WORK TO COMPLETE:
Each line in the records that mentions the word "restricted" needs to be listed.

##### AVAILABLE DATA #####

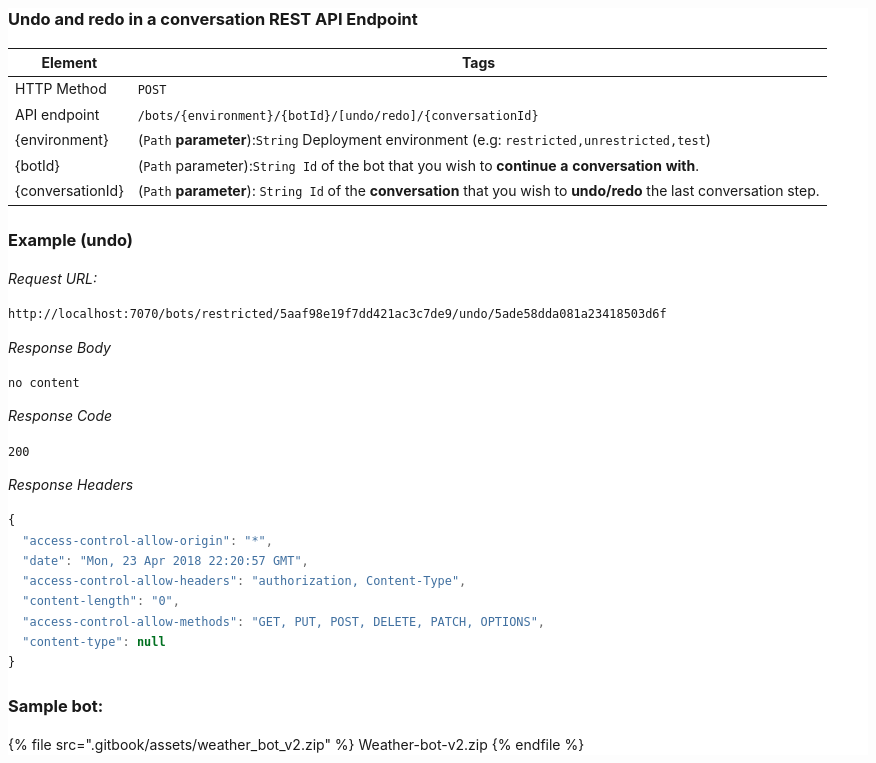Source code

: ### Undo and redo in a conversation REST API Endpoint

| Element          | Tags                                                                                                                   |
| ---------------- | ---------------------------------------------------------------------------------------------------------------------- |
| HTTP Method      | `POST`                                                                                                                 |
| API endpoint     | `/bots/{environment}/{botId}/[undo/redo]/{conversationId}`                                                             |
| {environment}    | (`Path` **parameter**):`String` Deployment environment (e.g: `restricted,unrestricted,test`)                           |
| {botId}          | (`Path` parameter):`String Id` of the bot that you wish to **continue a conversation with**.                           |
| {conversationId} | (`Path` **parameter**): `String Id` of the **conversation** that you wish to **undo/redo** the last conversation step. |

### Example (undo)

_Request URL:_

`http://localhost:7070/bots/restricted/5aaf98e19f7dd421ac3c7de9/undo/5ade58dda081a23418503d6f`

_Response Body_

`no content`

_Response Code_

`200`

_Response Headers_

```javascript
{
  "access-control-allow-origin": "*",
  "date": "Mon, 23 Apr 2018 22:20:57 GMT",
  "access-control-allow-headers": "authorization, Content-Type",
  "content-length": "0",
  "access-control-allow-methods": "GET, PUT, POST, DELETE, PATCH, OPTIONS",
  "content-type": null
}
```

### Sample bot:

{% file src=".gitbook/assets/weather_bot_v2.zip" %}
Weather-bot-v2.zip
{% endfile %}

#####

RESPONSE:
| {environment}    | (`Path` **parameter**):`String` Deployment environment (e.g: `restricted,unrestricted,test`)                           |
`http://localhost:7070/bots/restricted/5aaf98e19f7dd421ac3c7de9/undo/5ade58dda081a23418503d6f`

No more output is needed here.